In a random effects model, the pooled relative risk of hospital or 30-day mortality was higher for patients with AKI compared to patients without AKI
Is the risk of mortality the same with AKI population or is it higher due to the combined risk from surgery?
How do you explain that a significantly higher rate of cardiovascular and respiratory complications was noted in patients who developed AKI postoperatively compared to patients that did not.
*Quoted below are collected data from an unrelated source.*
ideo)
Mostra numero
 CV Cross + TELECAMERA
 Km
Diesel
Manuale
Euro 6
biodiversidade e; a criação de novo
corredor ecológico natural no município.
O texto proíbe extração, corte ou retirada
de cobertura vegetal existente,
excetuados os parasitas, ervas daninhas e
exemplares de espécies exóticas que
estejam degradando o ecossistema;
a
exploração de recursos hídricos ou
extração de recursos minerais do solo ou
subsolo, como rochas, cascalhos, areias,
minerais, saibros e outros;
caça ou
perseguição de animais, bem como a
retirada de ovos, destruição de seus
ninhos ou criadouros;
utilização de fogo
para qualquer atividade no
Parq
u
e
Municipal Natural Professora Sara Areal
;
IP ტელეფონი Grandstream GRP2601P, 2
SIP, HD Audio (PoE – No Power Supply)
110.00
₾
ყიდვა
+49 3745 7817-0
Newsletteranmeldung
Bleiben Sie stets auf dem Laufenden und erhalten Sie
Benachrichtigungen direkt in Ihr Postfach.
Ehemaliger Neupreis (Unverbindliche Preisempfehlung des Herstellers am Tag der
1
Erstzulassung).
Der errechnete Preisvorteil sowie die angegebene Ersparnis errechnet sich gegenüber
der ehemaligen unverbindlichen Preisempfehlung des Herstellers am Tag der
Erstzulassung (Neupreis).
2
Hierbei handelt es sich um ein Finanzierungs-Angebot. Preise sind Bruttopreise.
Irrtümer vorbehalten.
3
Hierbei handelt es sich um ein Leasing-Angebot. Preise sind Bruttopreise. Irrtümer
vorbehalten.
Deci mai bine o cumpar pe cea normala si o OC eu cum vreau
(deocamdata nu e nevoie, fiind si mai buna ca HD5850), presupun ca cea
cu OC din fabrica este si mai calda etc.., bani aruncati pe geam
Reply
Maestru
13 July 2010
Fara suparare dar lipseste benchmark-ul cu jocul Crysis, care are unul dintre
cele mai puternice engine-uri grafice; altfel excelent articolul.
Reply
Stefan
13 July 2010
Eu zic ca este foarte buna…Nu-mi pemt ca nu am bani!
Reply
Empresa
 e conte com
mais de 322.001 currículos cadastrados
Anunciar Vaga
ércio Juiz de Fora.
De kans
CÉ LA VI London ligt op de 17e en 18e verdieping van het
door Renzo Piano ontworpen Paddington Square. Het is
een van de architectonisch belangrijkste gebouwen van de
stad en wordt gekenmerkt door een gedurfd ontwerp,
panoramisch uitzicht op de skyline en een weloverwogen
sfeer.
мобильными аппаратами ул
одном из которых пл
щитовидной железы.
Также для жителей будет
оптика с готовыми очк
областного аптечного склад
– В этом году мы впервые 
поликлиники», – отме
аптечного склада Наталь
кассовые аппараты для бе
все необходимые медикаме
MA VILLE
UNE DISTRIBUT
You identified most factors that may be associated to AKI, but you do not discuss on any preventive measures or any post-operative supportive and treatment measures that those studies discussed. It is important to present any available evidence on the management of those patients.
Author Response
Dear Reviewer,
Thank you for your letter and for the reviewers’ comments concerning our manuscript entitled “Incidence and Associations of Acute Kidney Injury after General Thoracic Surgery: A System Review and Meta-Analysis” (Submission ID: jcm-2043398). Those comments are all valuable and very helpful for revising and improving our paper, as well as the important guiding significance to our researches. We have studied comments carefully and have tried our best to revise our manuscript. Attached please find the revised version, which we would like to submit for your kind consideration. These changes will not influence the content and framework of the paper. Once again, thank you very much for your comments and suggestions.
Please see the attachment
Author Response File: Author Response.docx
Round 2
Reviewer 2 Report
The manuscript has been improved. My only comment is that the definitions of short-term mortality and cardiopulmonary complications should be described in methods rather than in discussion.